Dentro de dos semanas se cumplirán 20 años de vigencia de la Convención sobre los Derechos del Niño, de Naciones Unidas.
Como se sabe, desde la segunda mitad del siglo pasado nos hallamos en una época de consagración internacional de derechos. Primero fue la proclamación de derechos humanos para toda persona. Más tarde, se establecieron derechos de ciertos colectivos a los que se debe protección o reconocimiento especiales. Muchos de estos últimos esfuerzos han sido lentos y dificultosos. Más aún, una vez obtenido el reconocimiento, por medio de convenciones o tratados, de los derechos de determinados colectivos, numerosos Estados se mantienen al margen del acuerdo o los aplican a su manera. Así ha sucedido con los derechos de la mujer, de poblaciones indígenas, de los trabajadores migrantes y, más recientemente, de los discapacitados. En lo que toca a los derechos de minorías sexuales, los avances se han logrado, gradualmente, mediante una interpretación amplia de la norma de no discriminación por sexo. En cuanto a las personas de la tercera edad, no hay todavía tratados (esto es, acuerdos obligatorios) de Naciones Unidas, sino sólo recomendaciones.

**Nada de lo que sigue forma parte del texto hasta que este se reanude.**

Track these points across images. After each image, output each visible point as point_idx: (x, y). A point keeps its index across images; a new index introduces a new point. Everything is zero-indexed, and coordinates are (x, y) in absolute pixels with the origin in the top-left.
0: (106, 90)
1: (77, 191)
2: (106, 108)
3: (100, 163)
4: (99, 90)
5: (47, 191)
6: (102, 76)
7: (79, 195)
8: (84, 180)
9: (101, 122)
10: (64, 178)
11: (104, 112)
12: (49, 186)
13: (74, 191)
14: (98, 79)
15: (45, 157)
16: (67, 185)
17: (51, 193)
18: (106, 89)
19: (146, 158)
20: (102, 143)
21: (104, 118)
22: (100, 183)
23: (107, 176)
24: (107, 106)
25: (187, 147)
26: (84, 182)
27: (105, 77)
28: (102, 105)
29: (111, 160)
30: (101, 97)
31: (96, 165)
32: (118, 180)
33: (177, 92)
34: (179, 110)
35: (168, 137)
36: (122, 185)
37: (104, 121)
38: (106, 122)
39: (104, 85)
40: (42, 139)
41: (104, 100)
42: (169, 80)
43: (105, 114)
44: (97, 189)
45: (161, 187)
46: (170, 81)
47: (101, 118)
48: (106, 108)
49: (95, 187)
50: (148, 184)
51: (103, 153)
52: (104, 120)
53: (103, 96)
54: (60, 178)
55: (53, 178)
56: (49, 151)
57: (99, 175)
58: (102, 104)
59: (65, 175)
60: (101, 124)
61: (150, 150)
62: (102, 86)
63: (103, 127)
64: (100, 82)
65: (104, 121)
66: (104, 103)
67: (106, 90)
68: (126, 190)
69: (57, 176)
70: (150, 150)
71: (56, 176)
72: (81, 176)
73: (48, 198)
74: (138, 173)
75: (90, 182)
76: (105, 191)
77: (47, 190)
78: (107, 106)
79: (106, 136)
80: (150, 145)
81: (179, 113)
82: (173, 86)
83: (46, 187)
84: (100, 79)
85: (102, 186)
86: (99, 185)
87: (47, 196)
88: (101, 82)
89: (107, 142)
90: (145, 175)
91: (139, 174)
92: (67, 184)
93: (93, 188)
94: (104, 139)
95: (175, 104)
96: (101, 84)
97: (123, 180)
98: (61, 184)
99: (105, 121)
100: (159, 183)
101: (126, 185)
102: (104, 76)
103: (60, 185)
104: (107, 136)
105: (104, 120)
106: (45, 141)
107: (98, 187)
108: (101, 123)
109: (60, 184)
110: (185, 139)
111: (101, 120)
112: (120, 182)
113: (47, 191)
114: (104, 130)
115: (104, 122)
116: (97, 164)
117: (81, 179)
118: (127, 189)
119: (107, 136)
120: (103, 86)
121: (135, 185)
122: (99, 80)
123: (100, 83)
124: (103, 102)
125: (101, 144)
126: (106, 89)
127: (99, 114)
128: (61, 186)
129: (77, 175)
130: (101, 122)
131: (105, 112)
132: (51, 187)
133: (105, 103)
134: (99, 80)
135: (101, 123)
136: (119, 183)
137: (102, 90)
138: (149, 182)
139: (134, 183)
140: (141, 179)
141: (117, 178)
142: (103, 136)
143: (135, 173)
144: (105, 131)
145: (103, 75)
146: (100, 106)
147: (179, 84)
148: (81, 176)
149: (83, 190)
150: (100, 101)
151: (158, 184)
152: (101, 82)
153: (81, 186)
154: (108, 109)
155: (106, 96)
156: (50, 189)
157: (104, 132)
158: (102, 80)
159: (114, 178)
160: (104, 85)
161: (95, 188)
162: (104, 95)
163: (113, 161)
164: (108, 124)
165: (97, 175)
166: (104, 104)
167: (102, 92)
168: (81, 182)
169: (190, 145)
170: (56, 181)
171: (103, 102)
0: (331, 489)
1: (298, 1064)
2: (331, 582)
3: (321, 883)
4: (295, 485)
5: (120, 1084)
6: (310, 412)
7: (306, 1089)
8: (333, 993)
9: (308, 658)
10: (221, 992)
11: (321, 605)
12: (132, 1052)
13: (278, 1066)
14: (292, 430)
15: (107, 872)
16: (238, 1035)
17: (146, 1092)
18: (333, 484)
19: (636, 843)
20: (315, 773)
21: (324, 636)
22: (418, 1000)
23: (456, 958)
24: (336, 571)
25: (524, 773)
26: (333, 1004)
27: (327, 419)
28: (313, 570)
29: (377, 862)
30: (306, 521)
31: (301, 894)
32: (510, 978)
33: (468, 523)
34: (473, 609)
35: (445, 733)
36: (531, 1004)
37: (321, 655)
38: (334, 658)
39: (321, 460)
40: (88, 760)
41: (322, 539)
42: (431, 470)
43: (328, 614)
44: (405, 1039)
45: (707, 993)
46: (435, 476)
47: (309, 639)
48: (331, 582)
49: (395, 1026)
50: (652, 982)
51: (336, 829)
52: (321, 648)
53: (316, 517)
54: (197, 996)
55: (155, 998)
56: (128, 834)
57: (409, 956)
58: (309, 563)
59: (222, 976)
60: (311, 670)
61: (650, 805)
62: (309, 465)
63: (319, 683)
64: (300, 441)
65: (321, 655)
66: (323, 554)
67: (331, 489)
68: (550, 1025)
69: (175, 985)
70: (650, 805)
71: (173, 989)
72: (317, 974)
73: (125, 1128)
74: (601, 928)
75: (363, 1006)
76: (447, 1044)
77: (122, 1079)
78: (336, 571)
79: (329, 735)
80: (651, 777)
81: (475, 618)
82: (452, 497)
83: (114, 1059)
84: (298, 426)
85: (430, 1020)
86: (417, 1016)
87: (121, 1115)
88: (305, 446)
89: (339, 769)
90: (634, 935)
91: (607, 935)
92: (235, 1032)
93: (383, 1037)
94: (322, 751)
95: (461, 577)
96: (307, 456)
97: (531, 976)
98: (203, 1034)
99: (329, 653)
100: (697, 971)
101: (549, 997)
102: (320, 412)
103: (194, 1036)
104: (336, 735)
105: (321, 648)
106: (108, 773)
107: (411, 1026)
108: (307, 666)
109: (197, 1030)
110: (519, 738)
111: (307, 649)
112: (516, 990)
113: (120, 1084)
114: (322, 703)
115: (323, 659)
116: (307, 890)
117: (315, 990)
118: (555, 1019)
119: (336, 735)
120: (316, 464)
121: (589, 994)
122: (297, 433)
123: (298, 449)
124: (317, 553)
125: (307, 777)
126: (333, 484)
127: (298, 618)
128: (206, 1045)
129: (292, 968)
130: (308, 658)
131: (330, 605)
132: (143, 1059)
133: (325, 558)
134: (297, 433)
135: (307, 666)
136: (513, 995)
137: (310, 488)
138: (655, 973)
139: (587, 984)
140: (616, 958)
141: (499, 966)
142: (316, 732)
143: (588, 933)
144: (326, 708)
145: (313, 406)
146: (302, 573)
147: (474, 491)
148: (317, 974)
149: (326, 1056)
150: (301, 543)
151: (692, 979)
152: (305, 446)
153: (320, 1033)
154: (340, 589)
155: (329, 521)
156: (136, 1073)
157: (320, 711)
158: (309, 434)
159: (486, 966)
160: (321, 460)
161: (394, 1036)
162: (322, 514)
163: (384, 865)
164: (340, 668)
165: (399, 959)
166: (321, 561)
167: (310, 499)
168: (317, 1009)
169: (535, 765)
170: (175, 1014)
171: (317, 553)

Con respecto a los niños (para la Convención, los menores de 18 años), la situación pareciera ser distinta. En todas las culturas se considera que la niñez tiene una vulnerabilidad transitoria, propia de su inacabado desarrollo. También se ve a los niños como objeto universal de afecto o como el germen de la humanidad futura y, en razón de ello, merecedores de especiales cuidados. Por lo mismo, hay una mayor disposición compartida a brindarles atención. De hecho, la Declaración de los Derechos del Niño de Naciones Unidas, que precedió a la Convención, fue una de las primeras de esta época de internacionalización de los derechos: data de 1959.
Sin embargo, la Convención que entró en vigencia en 1990, terminó por consagrar un cambio de mentalidad sobre los derechos del niño que un experto de UNICEF considera un giro “copernicano”.
Con anterioridad a dicho cambio de paradigma, todavía acarreaba peso la doctrina de la “situación irregular”. Es lo que me enseñaron en la Escuela de Derecho, largo tiempo atrás. Conforme a esta visión, los niños y adolescentes deben ser objeto de protección a partir de una definición negativa, basada en lo que no saben o no tienen, o en aquello de lo que no son capaces (por ejemplo, el niño desvalido, sin escolaridad adecuada, entregado a la vagancia o la explotación). A partir de la Convención, cuyo vigésimo aniversario pronto conmemoraremos, se impone la visión legal de que los niños y adolescentes tienen la calidad de portadores de derechos, como personas que son. Este reconocimiento ético de su dignidad y autonomía (sin perjuicio de las naturales limitaciones de esta última) es el fundamento de varias normas y principios, entre ellos: que no deben ser sujetos a discriminación, que tienen derecho a participación - dentro de los parámetros de su edad - y que se les debe protección integral, teniendo como norte su interés superior.
Como todo gran cambio de visión, esta nueva (o ya no tan nueva) concepción todavía debe difundirse, asimilarse y consolidarse. Sin embargo, lo más importante es verter dicha visión, progresivamente, en programas y políticas públicas dirigidas al desarrollo y protección plena de la infancia y adolescencia, sobre todo en materia de educación. Estas tareas recaen en el Estado, las familias y la sociedad civil. Desde el plano internacional, el apoyo puede venir de UNICEF, el organismo de Naciones Unidas especializado en la niñez, el cual ha contribuido significativamente a estos avances, incluido el impulso a la Convención sobre los Derechos del Niño. Entonces, más que una fecha para celebrar, el aniversario de la Convención debería ser motivo de renovada determinación de avanzar de verdad en el cumplimiento de los más esenciales de nuestros deberes como sociedad: los que tenemos para con las nuevas generaciones.